● WHAT IS BEING ASKED
Find and copy the lines in the records beneath this task that contain the word "middle".

● Collected data entries

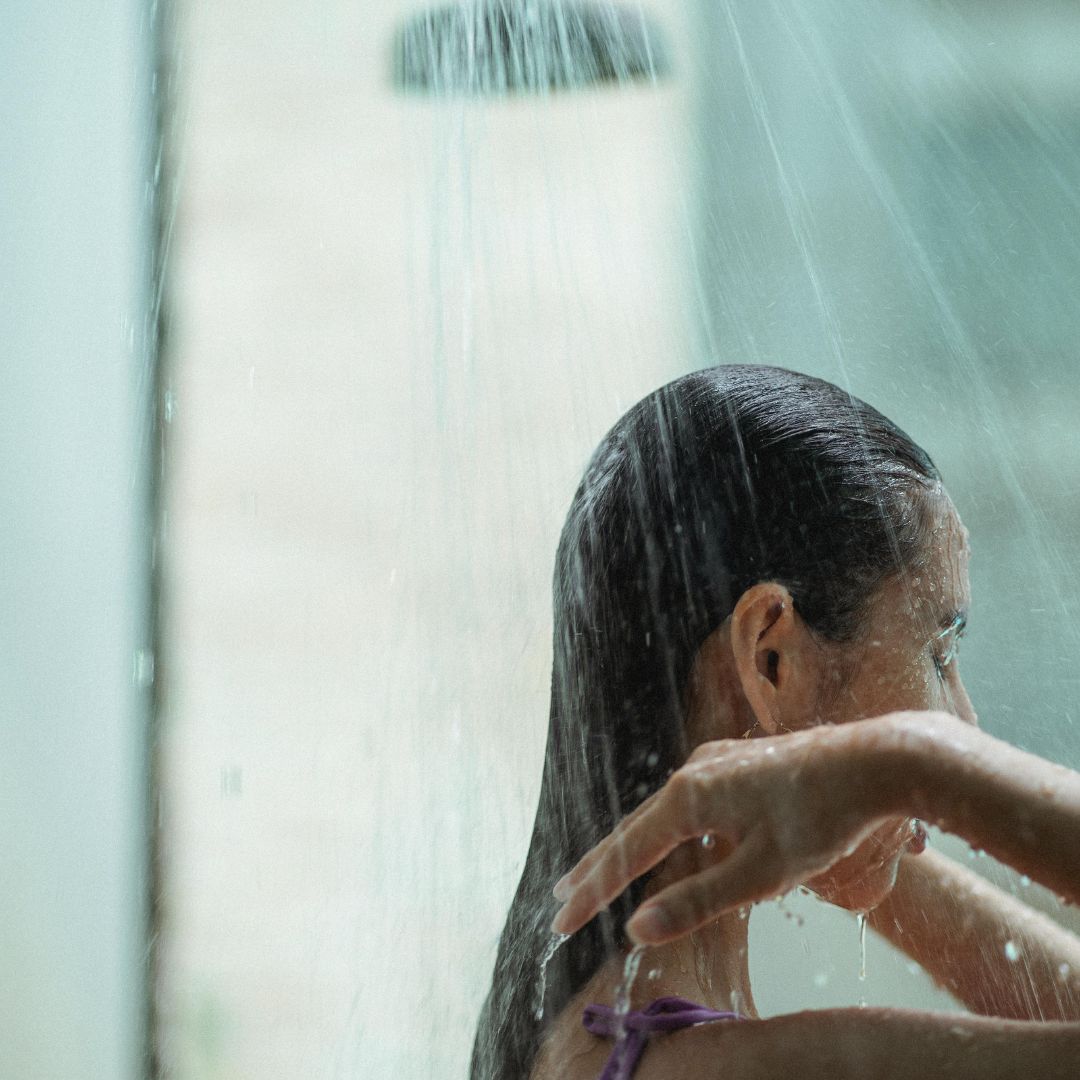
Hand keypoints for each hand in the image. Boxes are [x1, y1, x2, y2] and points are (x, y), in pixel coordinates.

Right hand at [550, 717, 906, 943]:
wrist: (877, 759)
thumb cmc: (822, 819)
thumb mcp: (761, 873)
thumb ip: (698, 901)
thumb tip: (638, 926)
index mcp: (691, 797)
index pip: (627, 854)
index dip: (592, 892)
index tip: (559, 922)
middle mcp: (694, 770)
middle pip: (634, 826)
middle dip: (598, 867)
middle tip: (561, 899)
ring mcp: (716, 760)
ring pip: (661, 810)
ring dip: (631, 845)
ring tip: (602, 872)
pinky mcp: (737, 760)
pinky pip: (688, 798)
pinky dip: (665, 828)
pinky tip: (668, 839)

● RESULT OF THIS EXERCISE
middle mcp: (694, 770)
middle pip: (634, 826)
middle dip: (598, 867)
middle tip: (561, 899)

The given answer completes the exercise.